It works but the differences I m seeing are so tiny that they disappear into reasonable test error. Just as you suggested from the start, I will concentrate on memory for now.


----------



## Space Lynx (Jan 11, 2021)

mervincm said:


> It works but the differences I m seeing are so tiny that they disappear into reasonable test error. Just as you suggested from the start, I will concentrate on memory for now.



I'm really happy with this mobo personally. for only $220 and I have insane vrm cold temps... i dont think i have seen them break 40 celsius even during stress... lol  really great stuff considering the price paid. also really like the io shield being built into the mobo, and just overall thickness of the board speaks quality.  i like it anyway, best mobo i ever had. worth it to spend $70 more on this over a $150 mobo, considering the jump in quality.


----------



## NastyStyle (Feb 18, 2021)

Hello all,

So I built my first PC about two months ago and I'm having issues getting the RAM to run at the labeled speed of 4000mhz.
Specs=
CPU: Ryzen 9 5900x
Mobo: MSI mag x570 Tomahawk Wifi
GPU: MSI trio 3080
Ram: Teamgroup xtreem argb 4x8gb 4000 mhz

Attached are memory and SPD snips from CPU-Z

Currently using axmp profile 1 in BIOS and clearly not getting the full speed.

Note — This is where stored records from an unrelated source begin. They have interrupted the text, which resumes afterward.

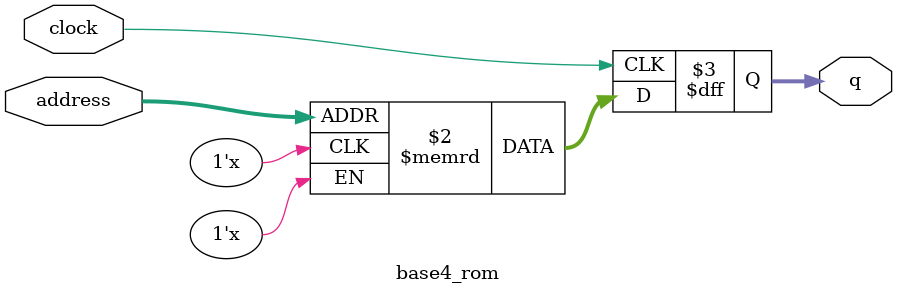
<source format=sv>
module base4_rom (
	input logic clock,
	input logic [9:0] address,
	output logic [7:0] q
);

logic [7:0] memory [0:1023] /* synthesis ram_init_file = "./base4/base4.mif" */;

always_ff @ (posedge clock) begin
	q <= memory[address];
end

endmodule

</source>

In Bios it even shows dram speed is only 2400. Any suggestions???

Edit: Bios is up to date, updated today to latest.

Also guess I should mention I'm a noob when it comes to bios configuration (advanced ram settings and stuff)


----------



## mervincm (Feb 18, 2021)

4000 is not trivial, and not always even possible. 2400 is likely the other extreme, obviously not where you want to be. 
I have 4x8 samsung bdie-4133kit, and so far I have found 3733-16-15-15-15 ut w GDM enabled to be a solid daily driver config and it might be a good starting point for you as well. 

To get something to start with, use the ryzen calculator, put in something between 3600 or 3733 and fill in your details and try the safe values.
It is apparently not ideal for these CPUs but I used it to find something better than the 2133 my ram defaults to.


----------